• **WRITTEN PROBLEM A**
Retype the part of the embedded vision article starting with "June 16, 2017" and going on through "and food packaging.".
• **WRITTEN PROBLEM B**
Summarize the embedded vision article in two sentences.

• **EXCERPTED PASSAGE**
Embedded vision for Industry 4.0

June 16, 2017


Embedded vision for Industry 4.0

  Machine vision is a term commonly used for embedded vision systems operating in an industrial context. Consequently, machine vision addresses a wide range of applications, from optical...


Machine vision is a term commonly used for embedded vision systems operating in an industrial context. Consequently, machine vision addresses a wide range of applications, from optical inspection of manufactured goods such as semiconductor and solar panel manufacturing to postal and parcel sorting, industrial X-rays, and food packaging.

There are several high-level trends facing most machine vision applications today:

  • Ubiquity of machine vision
  • Embedding intelligence from machine learning at the edge
  • Open, high-level languages and frameworks
  • Multi-level, multi-factor security

The ubiquity of machine vision is closely coupled to what has been termed Industry 4.0 by some leading industry figures. This is due to the economic benefits of including machine vision within the manufacturing flow, as it allows for new assembly and inspection methodologies coupled with improved logistical and workflow tracking. This added capability brings with it not only increased yields but also reduced throughput times, which offset the cost of an embedded vision implementation. The rapid adoption of machine vision in manufacturing brings with it several technology challenges that are driving demand for increased frame rate, resolution, wider connectivity bandwidth, smaller form factors, and lower cost as applications increase.

• **LISTING**
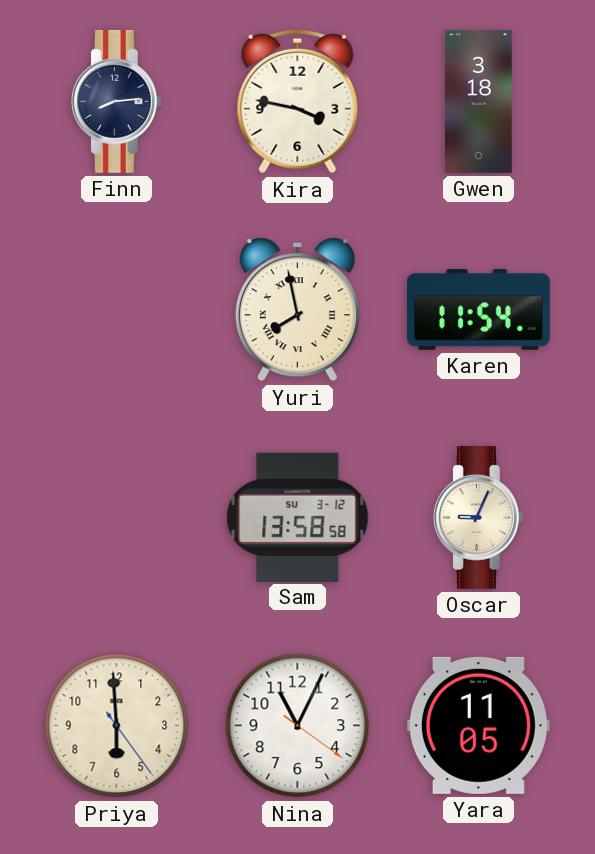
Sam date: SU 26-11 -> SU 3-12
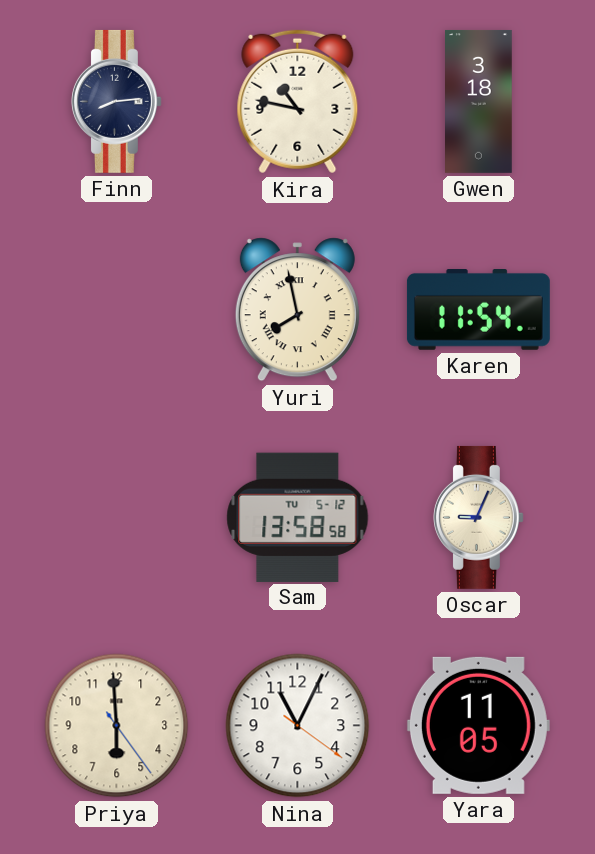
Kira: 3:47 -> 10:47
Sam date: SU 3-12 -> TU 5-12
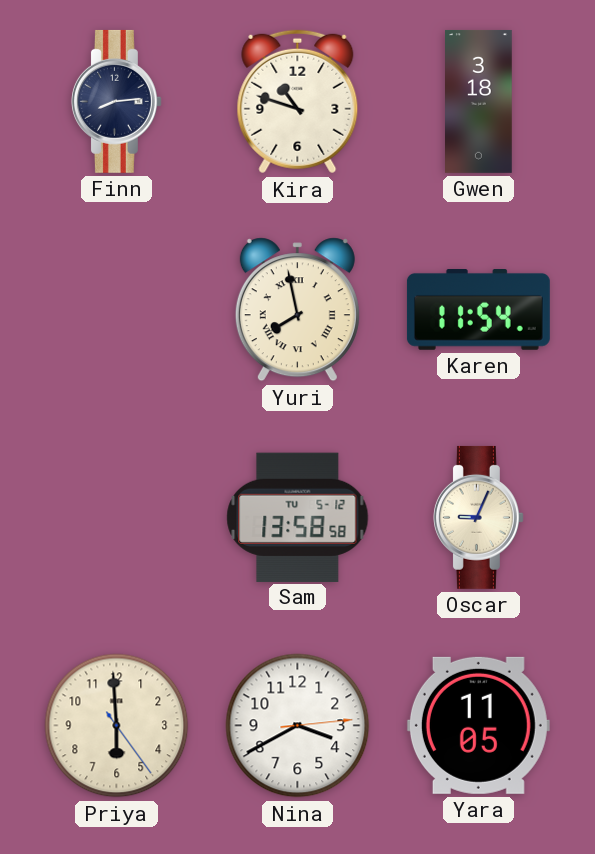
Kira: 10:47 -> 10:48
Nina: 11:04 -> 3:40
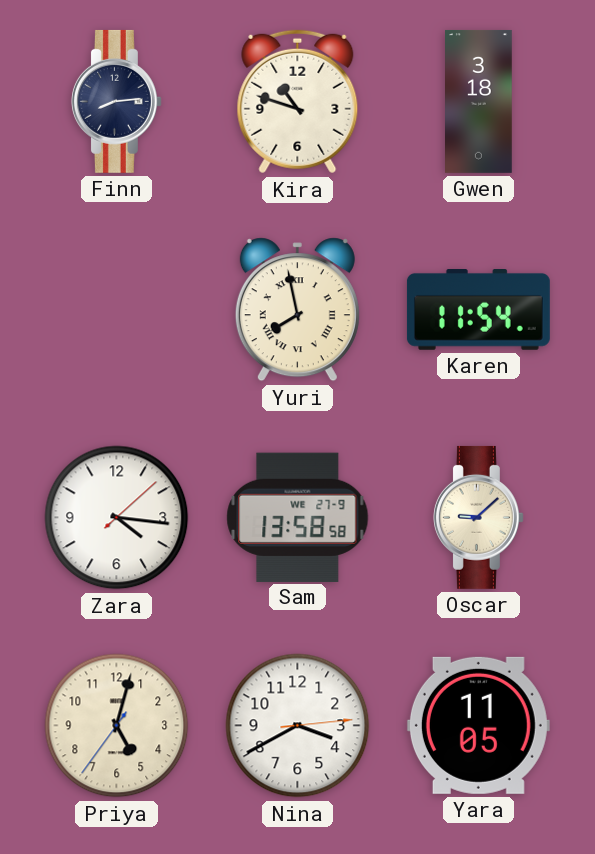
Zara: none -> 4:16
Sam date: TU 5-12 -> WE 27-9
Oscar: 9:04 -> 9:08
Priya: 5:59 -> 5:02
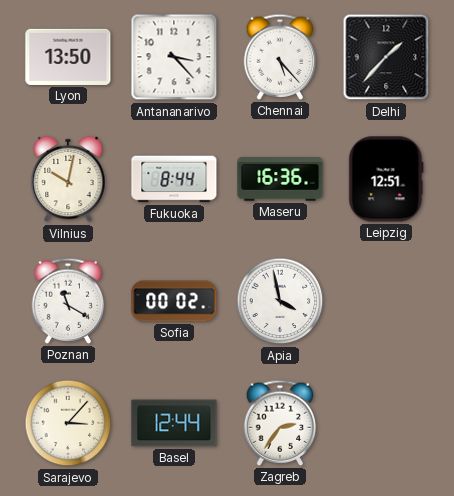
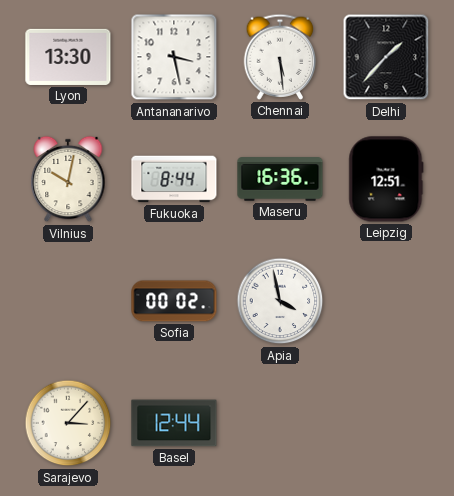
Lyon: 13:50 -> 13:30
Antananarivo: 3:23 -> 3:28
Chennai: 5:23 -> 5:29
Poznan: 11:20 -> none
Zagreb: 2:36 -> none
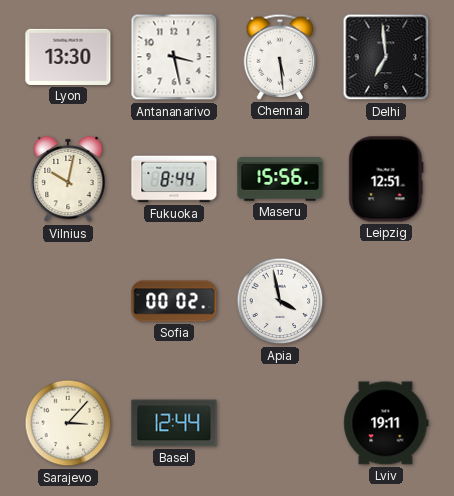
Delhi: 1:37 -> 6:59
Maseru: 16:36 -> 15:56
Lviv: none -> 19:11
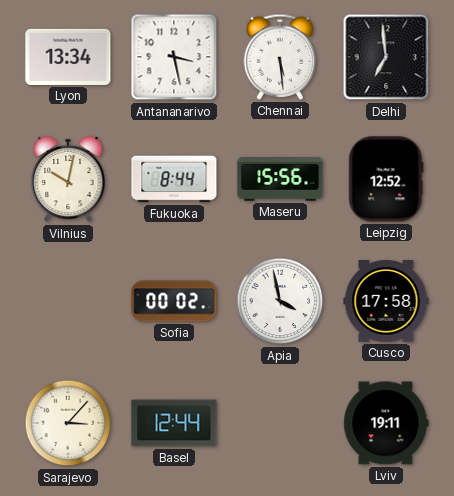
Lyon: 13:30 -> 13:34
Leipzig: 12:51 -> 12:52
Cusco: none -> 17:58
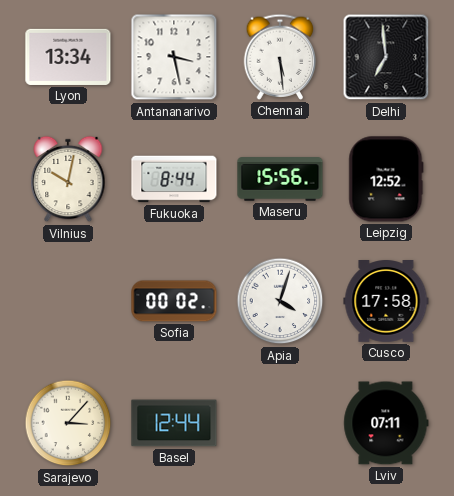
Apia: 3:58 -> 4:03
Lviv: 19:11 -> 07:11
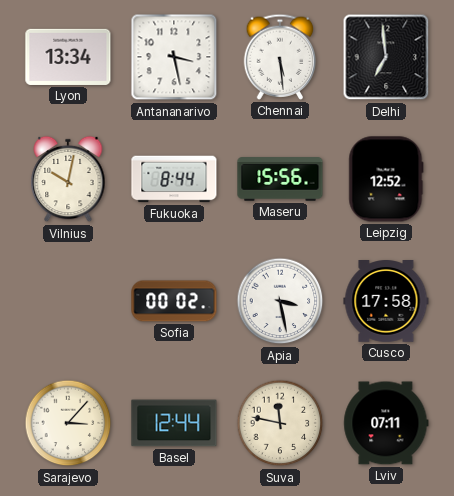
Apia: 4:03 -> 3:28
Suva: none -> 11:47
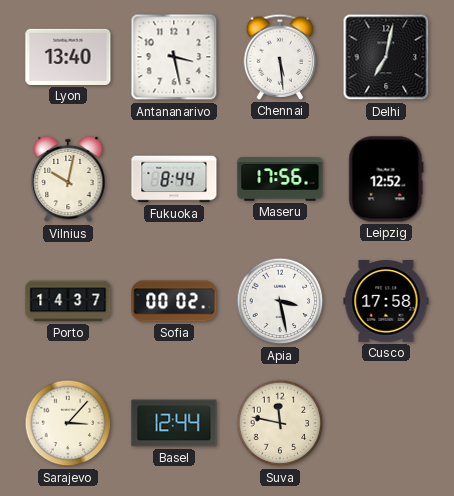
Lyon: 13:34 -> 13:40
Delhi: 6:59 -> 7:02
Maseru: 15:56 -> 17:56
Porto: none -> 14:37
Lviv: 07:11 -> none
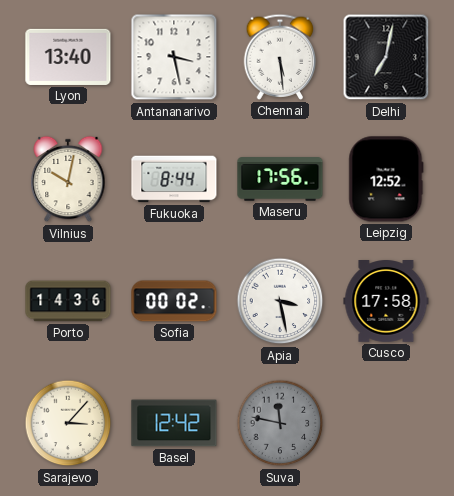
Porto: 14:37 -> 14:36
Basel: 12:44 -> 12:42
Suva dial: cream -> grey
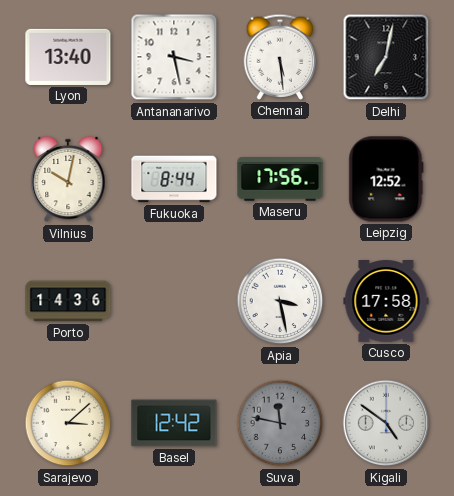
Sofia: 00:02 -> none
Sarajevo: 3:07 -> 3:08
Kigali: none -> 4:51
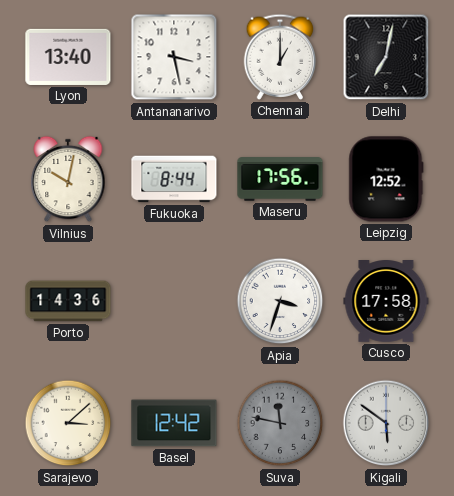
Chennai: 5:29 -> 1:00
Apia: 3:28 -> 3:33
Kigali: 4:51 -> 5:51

• **COMPLETE ANSWER A**
June 16, 2017


Embedded vision for Industry 4.0

  Machine vision is a term commonly used for embedded vision systems operating in an industrial context. Consequently, machine vision addresses a wide range of applications, from optical...


Machine vision is a term commonly used for embedded vision systems operating in an industrial context. Consequently, machine vision addresses a wide range of applications, from optical inspection of manufactured goods such as semiconductor and solar panel manufacturing to postal and parcel sorting, industrial X-rays, and food packaging.

• **COMPLETE ANSWER B**
Machine vision, a term for embedded vision systems in an industrial context, covers applications from optical inspection of manufactured goods to parcel sorting, industrial X-rays, and food packaging, and most of these applications face trends such as ubiquity, machine learning at the edge, open high-level frameworks, and multi-level security. Its spread is tied to Industry 4.0 because it improves assembly, inspection, and workflow tracking, which raises yields and cuts throughput times, while its rapid adoption drives demand for higher frame rates and resolution, wider connectivity bandwidth, smaller form factors, and lower cost.